The Lock-in Hypothesis, as formalized in the paper, states that this feedback loop will eventually cause a population to converge on specific beliefs, potentially false ones. Once formed, these beliefs become resistant to change, amplified by feedback loops and human trust in the AI.

To formalize this, the authors develop a Bayesian model involving a group of $N$ agents (which can represent humans or AI) estimating an unknown quantity. Each agent maintains a private belief and an aggregate belief informed by their own observations and the beliefs of other agents they trust. The interactions are modeled by a trust matrix $\mathbf{W}$, where $w_{i,j}$ indicates the degree to which agent $i$ trusts agent $j$'s belief. The paper shows that if the spectral radius of the trust matrix $\rho(\mathbf{W})$ is greater than 1, collective lock-in to a false belief is inevitable. This condition implies that the feedback loop is self-amplifying due to sufficient mutual trust. They apply this to a specific human-LLM dynamic with one AI agent and $N-1$ human agents, showing lock-in occurs if $(N-1)\lambda_1\lambda_2 > 1$, where $\lambda_1$ is the AI's trust in humans (preference learning strength) and $\lambda_2$ is humans' trust in the AI. This condition suggests that even moderate mutual trust can lead to lock-in in a sufficiently large group.

The paper complements this theoretical model with agent-based LLM simulations. Using GPT-4.1-Nano (for agents and authority), Setup C simulates 100 agents holding natural language beliefs on a given topic (from r/ChangeMyView) and interacting with a centralized LLM authority. The authority aggregates group beliefs and provides a summarized belief, which agents then use to update their own, based on a pre-assigned trust level. The simulations demonstrate that as interactions progress, agents' beliefs converge, leading to a significant drop in conceptual diversity. This "belief shift" can result in convergence on extreme views or, in some cases, hedged stances, depending on the topic and LLM behavior. The simulations support the idea that diversity loss is an observable metric of lock-in.

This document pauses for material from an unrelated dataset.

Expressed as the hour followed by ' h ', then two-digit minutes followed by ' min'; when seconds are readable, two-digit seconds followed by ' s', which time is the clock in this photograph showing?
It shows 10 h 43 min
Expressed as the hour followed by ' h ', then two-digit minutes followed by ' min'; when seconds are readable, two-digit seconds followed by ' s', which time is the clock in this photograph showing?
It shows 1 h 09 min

Empirical evidence is sought from the WildChat-1M dataset (Zhao et al., 2 May 2024), which contains logs of human interactions with a ChatGPT mirror site. The authors analyze the conceptual diversity in human messages over time, using a constructed concept hierarchy and a novel "lineage diversity" metric that accounts for hierarchical structure. They test two main hypotheses:

1. Collective Diversity Loss: Conceptual diversity in the corpus of human messages decreases over time.
2. Iterative Training Leads to Loss: Diversity decreases discontinuously when new GPT iterations (trained on new human data) are deployed.

Results show ambiguous support for Hypothesis 1, with a downward trend in diversity for GPT-4 interactions but an upward trend for GPT-3.5-turbo interactions on value-laden concepts. However, Hypothesis 2 receives stronger support. Using a regression kink design (RKD), the authors detect significant discontinuous downward shifts in conceptual diversity following the release dates of new GPT versions (GPT-4-0125-preview, GPT-3.5-turbo-0613, GPT-3.5-turbo-0125). Per-user regression analysis on high-engagement users also tentatively supports Hypothesis 2, suggesting the impact is sustained and not merely a temporary phenomenon at release dates.

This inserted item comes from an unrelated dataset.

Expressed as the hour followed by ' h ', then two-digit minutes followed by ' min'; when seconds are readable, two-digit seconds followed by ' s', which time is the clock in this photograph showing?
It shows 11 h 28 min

The authors acknowledge limitations, including potential confounding factors in the observational WildChat data and the simplified nature of their simulations compared to real-world interactions. They propose future work, including randomized controlled trials (RCTs) with human subjects, more realistic simulations incorporating external evidence and diverse sources, and the development of systematic evaluation and mitigation strategies for lock-in effects.

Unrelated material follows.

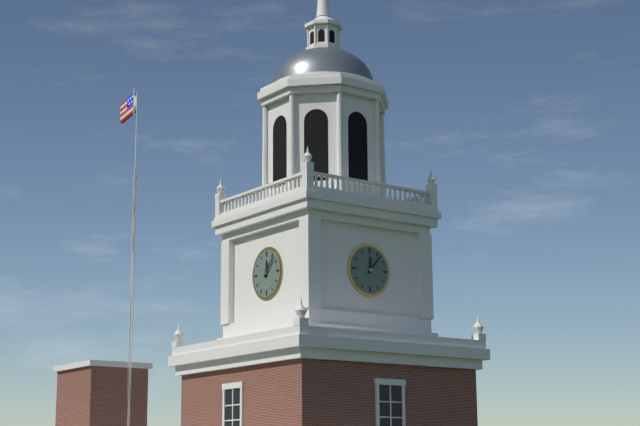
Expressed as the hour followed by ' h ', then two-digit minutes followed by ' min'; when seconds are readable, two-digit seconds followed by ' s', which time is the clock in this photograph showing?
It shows 12 h 07 min
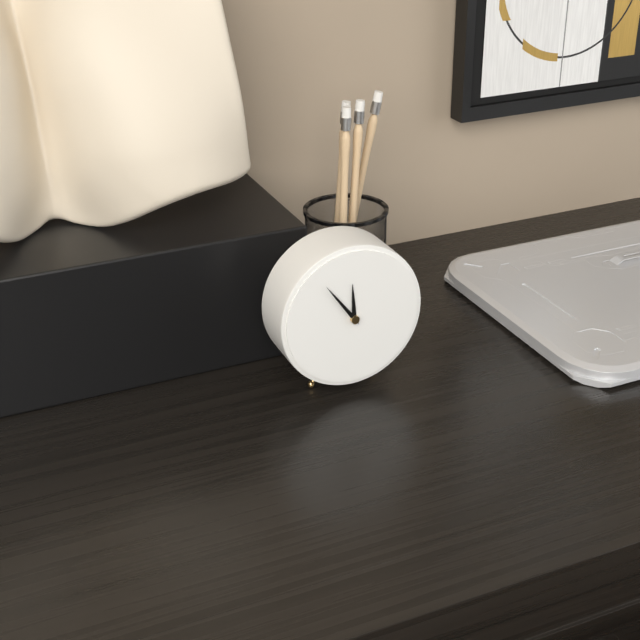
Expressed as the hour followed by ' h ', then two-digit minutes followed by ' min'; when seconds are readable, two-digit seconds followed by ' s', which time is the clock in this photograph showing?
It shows 11 h 54 min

The paper concludes that the findings provide early-stage evidence supporting the lock-in hypothesis, particularly concerning the impact of iterative model training on collective conceptual diversity. It highlights the importance of further research into the dynamics of human-LLM interaction and the potential need for technical, algorithmic, or policy interventions to mitigate adverse consequences.